U.S. high-yield issuers — wary of an increasingly hawkish Fed, not to mention fresh risks from the coronavirus delta variant — are jumping on an opportunity to take out high-coupon borrowings that they incurred for emergency liquidity in the early months of the global pandemic, LCD data shows.
The list includes some of the names most associated with pandemic-related cash flow disruptions. Royal Caribbean Cruises Ltd. this month inked terms for $1 billion of 5.5% five-year senior bullet notes, in part to replenish capital it used for the partial redemption of its $2.32 billion issue of 11.5% senior secured notes due 2025, which it priced in May 2020 for general corporate purposes. The cruise line operator will exercise the up-to-40% equity claw option at 111.5% on the 2025 bonds using proceeds of a common stock offering completed in March 2021.
Similarly, Carnival Corp. & PLC in July slashed its debt-service costs via a $2.41 billion tranche of 4% first-priority senior secured notes due 2028, which it sold to redeem up to $2 billion of its 11.5% first-priority bonds due 2023. The original notes were placed as a $4 billion offering in April 2020 as part of a broader capital-raising effort in the wake of ratings downgrades, and as management warned that the company might not have sufficient liquidity to see it through to the end of the year.
SeaWorld Entertainment Inc. earlier this month placed $725 million of 5.25% eight-year senior notes, alongside a concurrent $1.2 billion seven-year term loan B, to repay its $1.485 billion term loan B-5 due March 2024 (L+375, 0.75% floor) and $450 million of 9.5% second-priority notes due August 2025. The 2025 print targeted in the refinancing was placed in July 2020 to provide the theme park operator with liquidity to help it weather last year's tourism freeze.

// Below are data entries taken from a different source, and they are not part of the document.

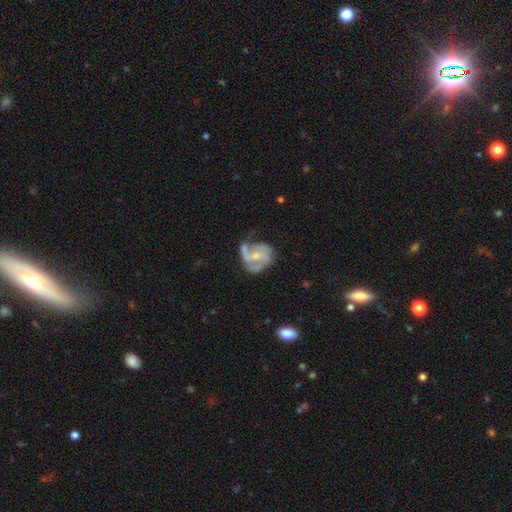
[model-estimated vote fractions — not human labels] A featured or disk galaxy (79%) with no bar (52%), 2 (44%) medium (47%) spiral arms (90%) and a small central bulge (53%). Merging: none (43%).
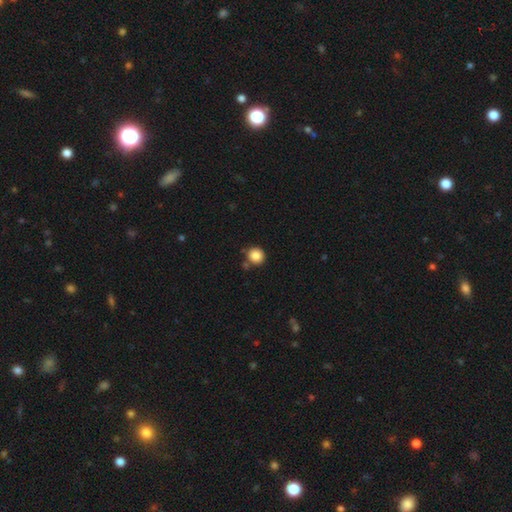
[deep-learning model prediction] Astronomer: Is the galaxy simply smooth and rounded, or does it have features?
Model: smooth — 86%.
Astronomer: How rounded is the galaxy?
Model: round — 90%.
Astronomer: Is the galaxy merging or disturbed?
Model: none — 79%.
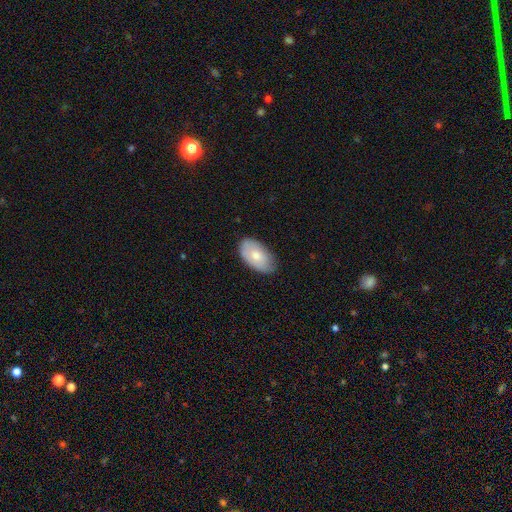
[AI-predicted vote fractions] A smooth galaxy with no disk features (74%) that is in between round and cigar-shaped (95%). Merging: none (77%).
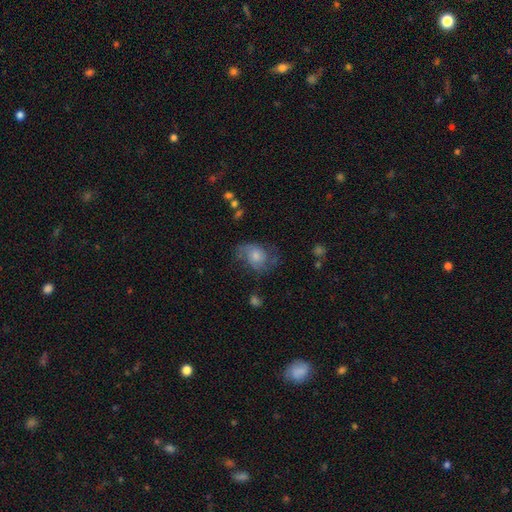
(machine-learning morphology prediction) smooth_or_featured: featured or disk (p=0.54) [alt: smooth p=0.37]
disk_edge_on: no (p=0.96) [alt: yes p=0.04]
bar: no (p=0.75) [alt: weak p=0.22]
has_spiral_arms: yes (p=0.82) [alt: no p=0.18]
bulge_size: moderate (p=0.45) [alt: small p=0.36]
merging: none (p=0.49) [alt: minor disturbance p=0.27]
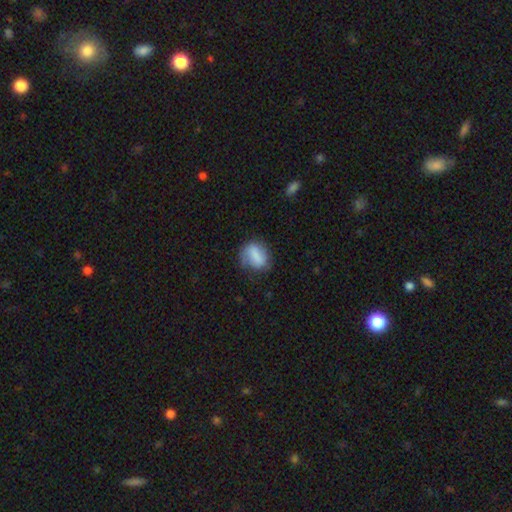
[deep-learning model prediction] smooth-or-featured: smooth: 74% | featured or disk: 18% | star or artifact: 8%
  how-rounded: in between: 59% | round: 37% | cigar-shaped: 3%
  merging: none: 60% | minor disturbance: 26% | major disturbance: 11% | merger: 3%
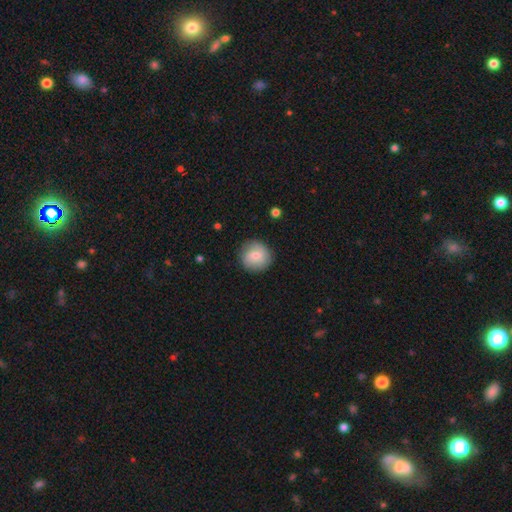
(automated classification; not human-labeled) Morphology: type=smooth (74%); roundness=round (91%); merging=none (86%).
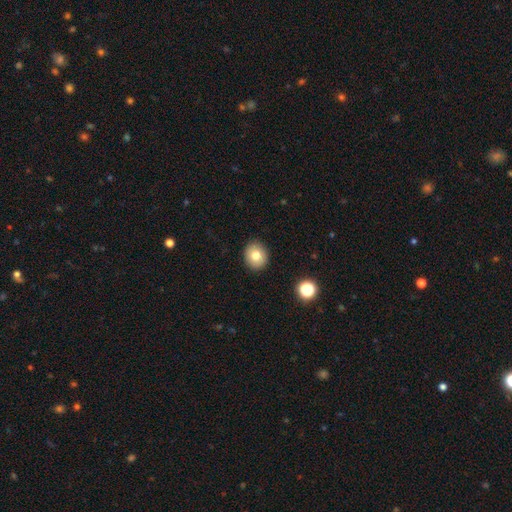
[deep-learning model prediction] Smooth or featured? smooth (78%)
How rounded? round (78%)
Merging? none (91%)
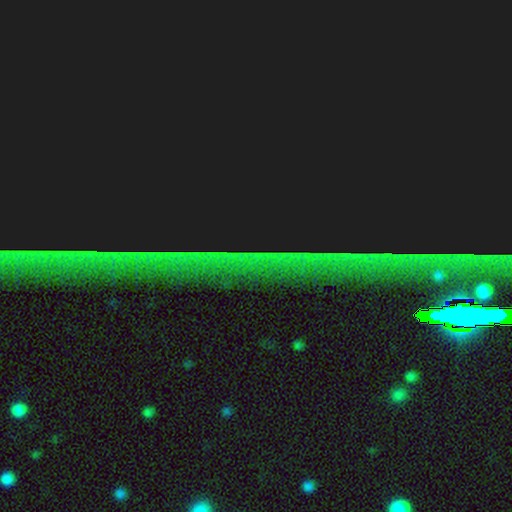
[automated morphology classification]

More broadly, borrowers are printing new paper at a record clip to address existing maturities. Of the $348.5 billion in year-to-date volume logged through Aug. 17, $242.4 billion — or 70% — has been priced to take out existing fixed- and floating-rate debt. This is up 27% from the prior peak pace, or the $190.2 billion in refi-driven issuance to this same point in 2020.
According to an Aug. 11 S&P Global Ratings report, speculative-grade non-financial companies reduced their debt maturities over the next 18 months (second half of 2021-2022) by 40% over the past year, to $207 billion. High-yield debt maturities for non-financial companies due 2023-2024 are down by 21% over the past year, the report notes.
Favorable pricing metrics also remain a draw for issuers. Month-to-date, fresh prints have been placed with an average 5.07% yield, down 200 bps from levels observed in April 2020, when the primary market reopened to borrowers following a near shutdown last March. That average is up only moderately from the all-time low at 4.83%, in June this year, and it compares with the peak pandemic-era reading at 7.20% in May 2020.
By ratings category, August prints in the BB segment have finalized with an average 3.79% cost, or roughly in line with the pandemic-era nadir at 3.78% in May 2021, and down from a peak at 6.65% in May 2020. Notes issued from the single-B ratings tier averaged 5.44% in August, in the context of a low at 5.19% in June 2021, and a high at 7.95% in May 2020.